Task data:
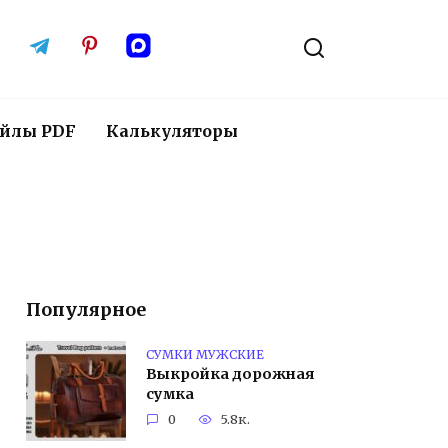
йлы PDF
Калькуляторы
Популярное
СУМКИ МУЖСКИЕ
Выкройка дорожная
сумка
0
5.8к.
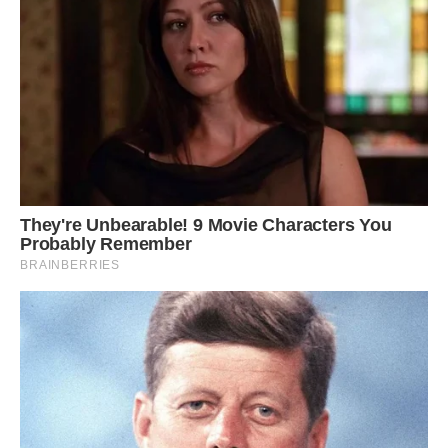
– Побудеш поки у сусідки, а мені в магазин, зрозумів?
– Я з тобою, – занепокоївся Ілюшка.
Вона обняла його:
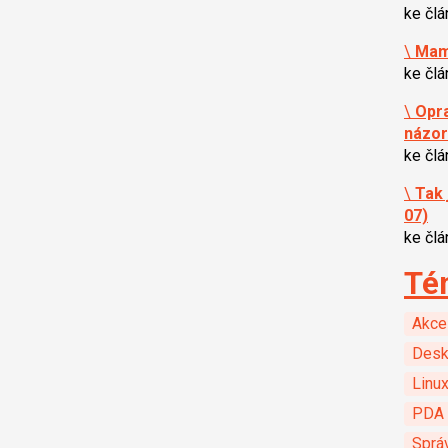
ke čl
\
Mam
ke čl
\
Opra
názo
ke čl
\
Tak 
07)
ke čl
Té
Akce
Desk
Linu
PDA 
Sprá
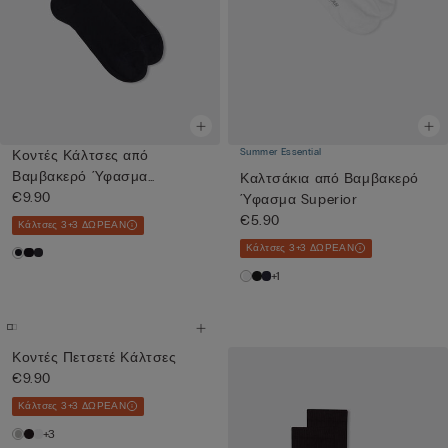
Summer Essential
Κοντές Κάλτσες από
Βαμβακερό Ύφασμα
Καλτσάκια από Βαμβακερό
Superior
€9.90
Ύφασμα Superior
€5.90
Κάλτσες 3+3 ΔΩΡΕΑΝ
Κάλτσες 3+3 ΔΩΡΕΑΝ
+1
Κοντές Πετσετέ Κάλτσες
€9.90
Κάλτσες 3+3 ΔΩΡΕΑΝ
+3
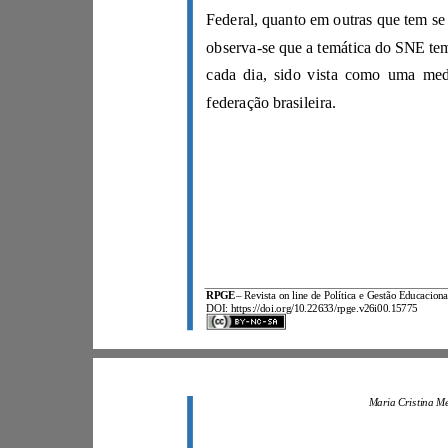
federação brasileira.
RPGE
–
DOI: https://doi.org/10.22633/rpge.v26i00.15775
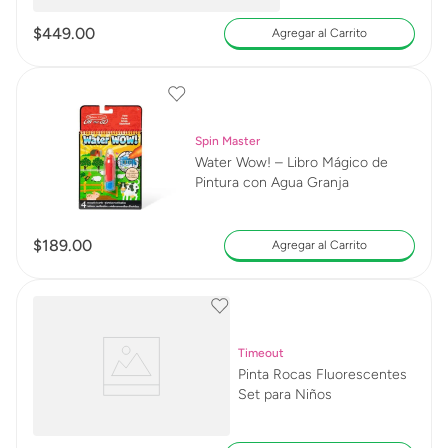
$
449
.
00
Agregar al Carrito
Spin Master
Water Wow! – Libro Mágico de
Pintura con Agua Granja
$
189
.
00
Agregar al Carrito
Timeout
Pinta Rocas Fluorescentes
Set para Niños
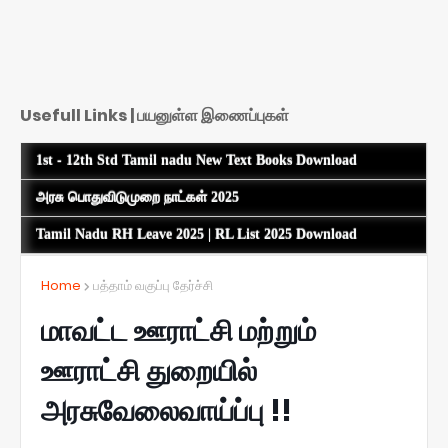
Usefull Links | பயனுள்ள இணைப்புகள்
1st - 12th Std Tamil nadu New Text Books Download
அரசு பொதுவிடுமுறை நாட்கள் 2025
Tamil Nadu RH Leave 2025 | RL List 2025 Download
Home
பத்தாம் வகுப்பு தேர்ச்சி
மாவட்ட ஊராட்சி மற்றும்
ஊராட்சி துறையில்
அரசுவேலைவாய்ப்பு !!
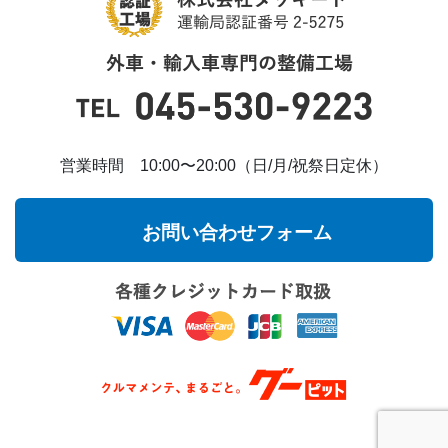
営業時間 10:00〜20:00（日/月/祝祭日定休）
お問い合わせフォーム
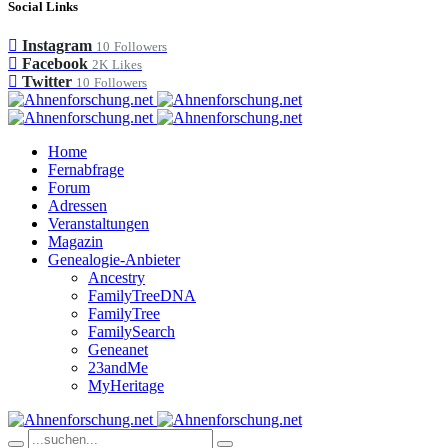
Social Links
Instagram
10
Followers
Facebook
2K
Likes
Twitter
10
Followers
Home
Fernabfrage
Forum
Adressen
Veranstaltungen
Magazin
Genealogie-Anbieter
Ancestry
FamilyTreeDNA
FamilyTree
FamilySearch
Geneanet
23andMe
MyHeritage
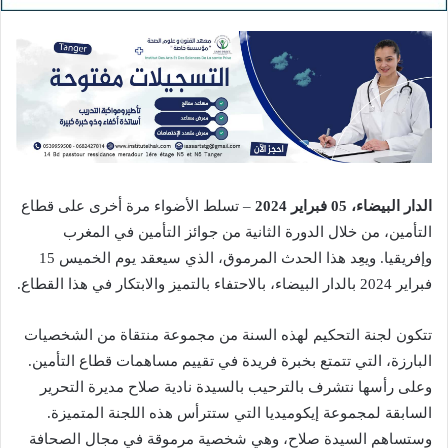
الدار البيضاء، 05 فبراير 2024
– تسلط الأضواء مرة أخرى على قطاع
التأمين، من خلال الدورة الثانية من جوائز التأمين في المغرب
وإفريقيا. ويعِد هذا الحدث المرموق، الذي سيعقد يوم الخميس 15
فبراير 2024 بالدار البيضاء، بالاحتفاء بالتميز والابتكار في هذا القطاع.
تتكون لجنة التحكيم لهذه السنة من مجموعة منتقاة من الشخصيات
البارزة، التي تتمتع بخبرة فريدة في تقييم مساهمات قطاع التأمين.
وعلى رأسها نتشرف بالترحيب بالسيدة نادية صلاح مديرة التحرير
السابقة لمجموعة إيكوميديا التي ستترأس هذه اللجنة المتميزة.
وستساهم السيدة صلاح، وهي شخصية مرموقة في مجال الصحافة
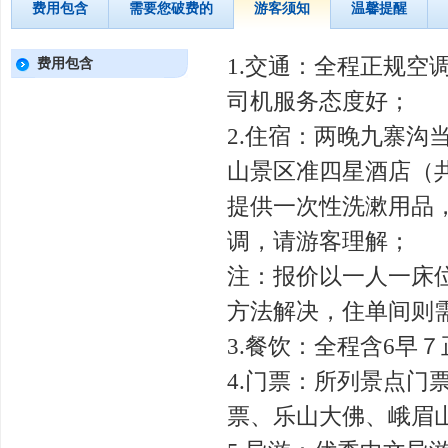
费用包含
需要您破费的
游客须知
温馨提醒
1.交通：全程正规
费用包含
司机服务态度好；
2.住宿：两晚九寨
山景区准四星酒店（
提供一次性洗漱用品
调，请游客理解；
注：报价以一人一床
方法解决，住单间则
3.餐饮：全程含6早
4.门票：所列景点
票、乐山大佛、峨眉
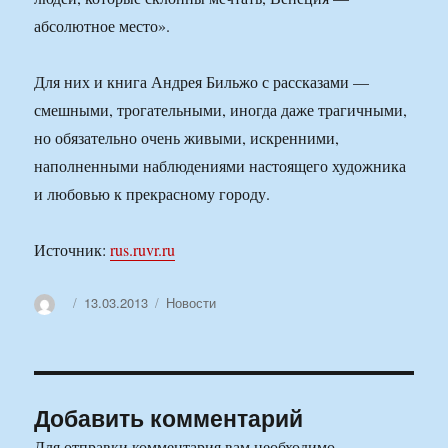
абсолютное место».
Для них и книга Андрея Бильжо с рассказами —
смешными, трогательными, иногда даже трагичными,
но обязательно очень живыми, искренними,
наполненными наблюдениями настоящего художника
и любовью к прекрасному городу.
Источник:
rus.ruvr.ru
Автор
Опубликовано
Рубрики
13.03.2013
Новости
Добавить комментарий
Для отправки комментария вам необходимо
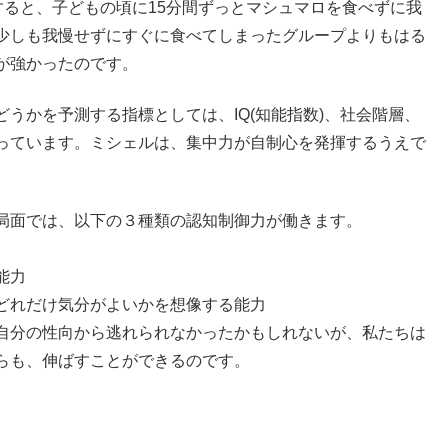
査すると、子どもの頃に15分間ずっとマシュマロを食べずに我
少しも我慢せずにすぐに食べてしまったグループよりもはる
が強かったのです。
うかを予測する指標としては、IQ(知能指数)、社会階層、
っています。ミシェルは、集中力が自制心を発揮するうえで
局面では、以下の３種類の認知制御力が働きます。
能力
どれだけ気分がよいかを想像する能力
自分の性向から逃れられなかったかもしれないが、私たちは
らも、伸ばすことができるのです。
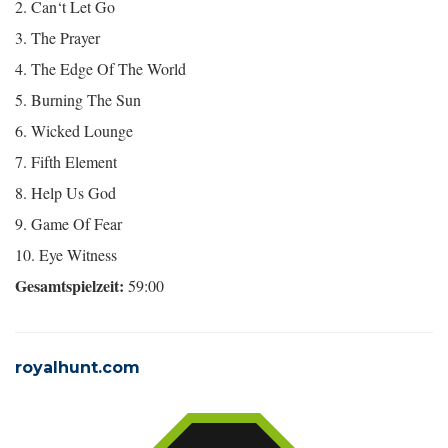
2. Can‘t Let Go
3. The Prayer
4. The Edge Of The World
5. Burning The Sun
6. Wicked Lounge
7. Fifth Element
8. Help Us God
9. Game Of Fear
10. Eye Witness
Gesamtspielzeit:
59:00
royalhunt.com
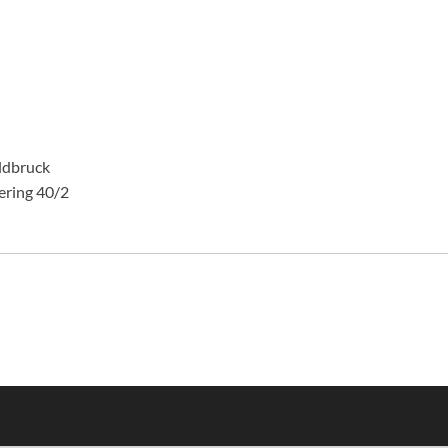
ldbruck
ering 40/2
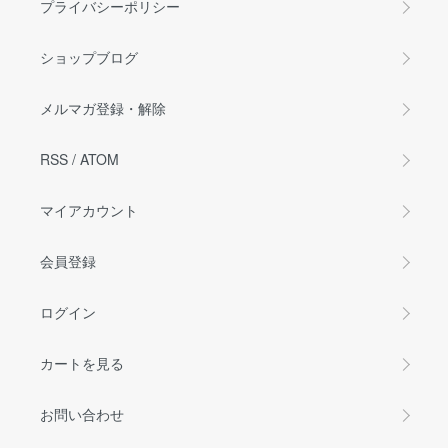
プライバシーポリシー
ショップブログ
メルマガ登録・解除
RSS
/
ATOM
マイアカウント
会員登録
ログイン
カートを見る
お問い合わせ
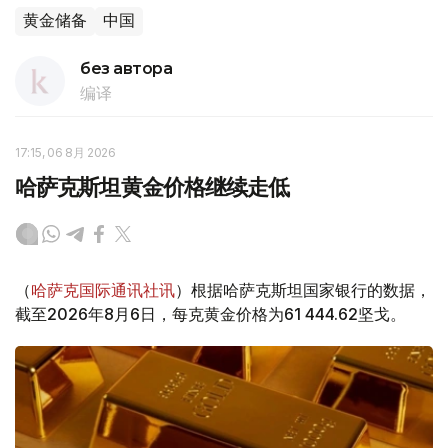
黄金储备
中国
без автора
编译
17:15, 06 8月 2026
哈萨克斯坦黄金价格继续走低
（
哈萨克国际通讯社讯
）根据哈萨克斯坦国家银行的数据，
截至2026年8月6日，每克黄金价格为61 444.62坚戈。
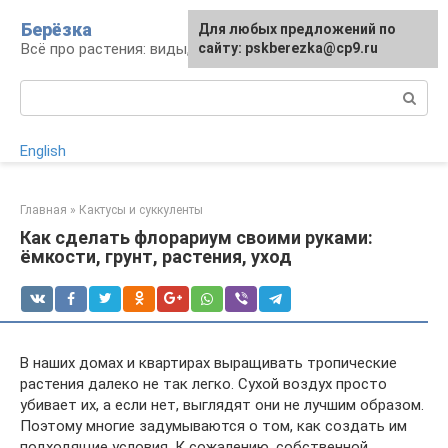
Перейти
Берёзка
Для любых предложений по
к
Всё про растения: виды, выращивание, уход
сайту: pskberezka@cp9.ru
контенту
Поиск:
English
Главная
»
Кактусы и суккуленты
Как сделать флорариум своими руками:
ёмкости, грунт, растения, уход
В наших домах и квартирах выращивать тропические
растения далеко не так легко. Сухой воздух просто
убивает их, а если нет, выглядят они не лучшим образом.
Поэтому многие задумываются о том, как создать им
подходящие условия. К сожалению, собственной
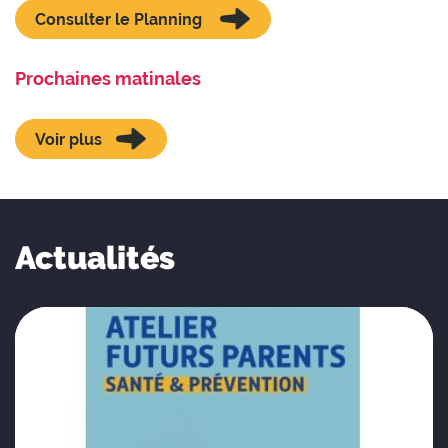
Consulter le Planning
Prochaines matinales
Voir plus
Actualités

Problem: Find each line in the items that contains the word "التي" and copy those lines.

Exercise solution:
البارزة، التي تتمتع بخبرة فريدة في تقييم مساهمات قطاع التأمين.
السابقة لمجموعة إيكوميديا التي ستترأس هذه اللجنة المتميزة.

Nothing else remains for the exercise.